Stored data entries
◇ ◇ ◇ ◇ ◇ ◇ ◇

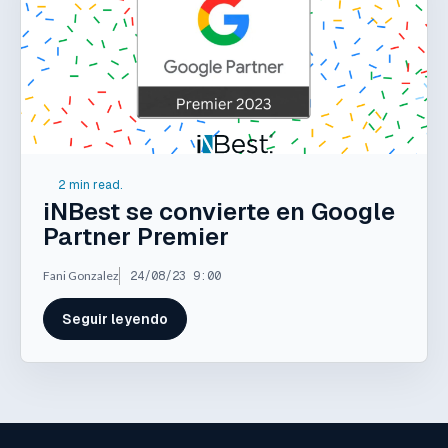
2 min read.
iNBest se convierte en Google
Partner Premier
Fani Gonzalez
24/08/23 9:00
Seguir leyendo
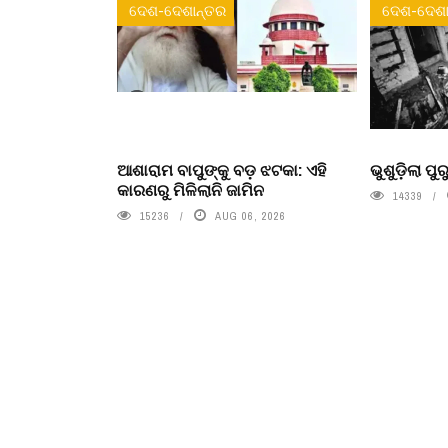
ଦେଶ-ଦେଶାନ୍ତର
ଦେଶ-ଦେଶା
ଆଶାରାମ ବାପୁଙ୍କୁ ବଡ଼ ଝଟକା: ଏହି
ଭୁଶୁଡ଼ିଲା ପ
କାରଣରୁ ମିଳିଲାନି ଜାମିନ
14339
15236
AUG 06, 2026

◇ ◇ ◇ ◇ ◇ ◇ ◇

**EXERCISE DIRECTIONS:** Each of the records above needs to be transcribed exactly, apart from its pictures.

**RESPONSE TO THE EXERCISE:**
2 min read.
iNBest se convierte en Google
Partner Premier
Fani Gonzalez
24/08/23 9:00
Seguir leyendo
ଦେଶ-ଦେଶାନ୍ତର
ଦେଶ-ଦେଶା
ଆଶାରାମ ବାପୁଙ୍କୁ ବଡ଼ ଝଟକା: ଏହି
ଭୁଶୁଡ଼ିଲା ପ
କାରଣରୁ ମିଳିଲାନି ଜାମିନ
14339
15236
AUG 06, 2026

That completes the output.